Carmignac dumps German bonds, has no euro govt debt
LONDON (Reuters) - French asset manager Carmignac Gestion has dumped all its holdings of German Bunds and now owns no euro zone government debt, Deputy Managing Director Eric Le Coz said on Thursday.
The move reflects European investors' growing unease over Germany's contribution to any solution to the rapidly worsening euro zone crisis, including possible pooling of the bloc's debts.
This has led in recent days to a sell-off in Bunds, which had until recently benefited from safe-haven flows.
As the crucial second Greek election looms on Sunday and Spain's bank crisis shows no sign of easing, the cost of insuring exposure to German debt has surged to record highs.
Le Coz said the Paris-based company had held 5 percent of its multi-asset fund in Bunds which had represented its last stash of euro zone government debt. It manages 50 billion euros (41 billion pounds) in total.
"Ten days ago we moved a little bit in our funds, and particularly the big multi-asset fund...by selling all Bunds and by even getting a little bit short in Bund futures," Le Coz told Reuters.
"The Bund...had moved too far from risk-free to return-free, and when you have a return-free asset, you have risk on," he added.
Ten-year German Bund yields are now at 1.5 percent, after hitting record lows of 1.127 percent on June 1.
Le Coz said Germany's role in any future solution to the euro situation could further undermine its safe-haven status.
"If we go deeper in the euro zone crisis, for a country which has a sizeable weight in the euro zone, a solution would have to imply more (contribution) from the Germans and an increased burden on their shoulders which would be detrimental to the assessment of their credit quality."
Le Coz said the fund was positioned defensively with increased cash allocations and an overweight in U.S. Treasuries, though it still owns euro zone equities and corporate debt.

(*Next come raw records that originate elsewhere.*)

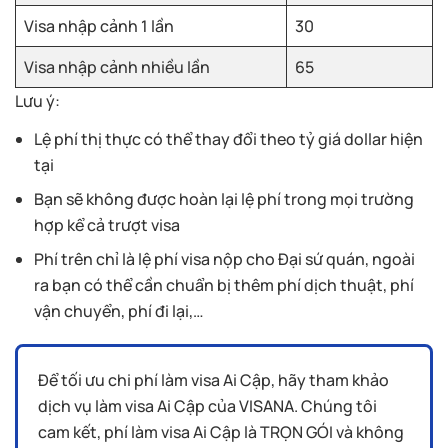
Visa nhập cảnh 1 lần
30
Visa nhập cảnh nhiều lần
65
Lưu ý:
Lệ phí thị thực có thể thay đổi theo tỷ giá dollar hiện
tại
Bạn sẽ không được hoàn lại lệ phí trong mọi trường
hợp kể cả trượt visa
Phí trên chỉ là lệ phí visa nộp cho Đại sứ quán, ngoài
ra bạn có thể cần chuẩn bị thêm phí dịch thuật, phí
vận chuyển, phí đi lại,…
Để tối ưu chi phí làm visa Ai Cập, hãy tham khảo
dịch vụ làm visa Ai Cập của VISANA. Chúng tôi
cam kết, phí làm visa Ai Cập là TRỌN GÓI và không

He said Carmignac Gestion had held no peripheral euro government debt in years and was not lured by the 6 percent-plus yields available in Spain and Italy. He said the fall in Bunds would put further pressure on the periphery as yield spreads as well as outright yields rise.
"If I buy and for some reason the yield goes to 8 percent overnight, who will buy it from me?" he said. "There is no buyer of last resort so I will be taking not just a yield risk but also a liquidity risk."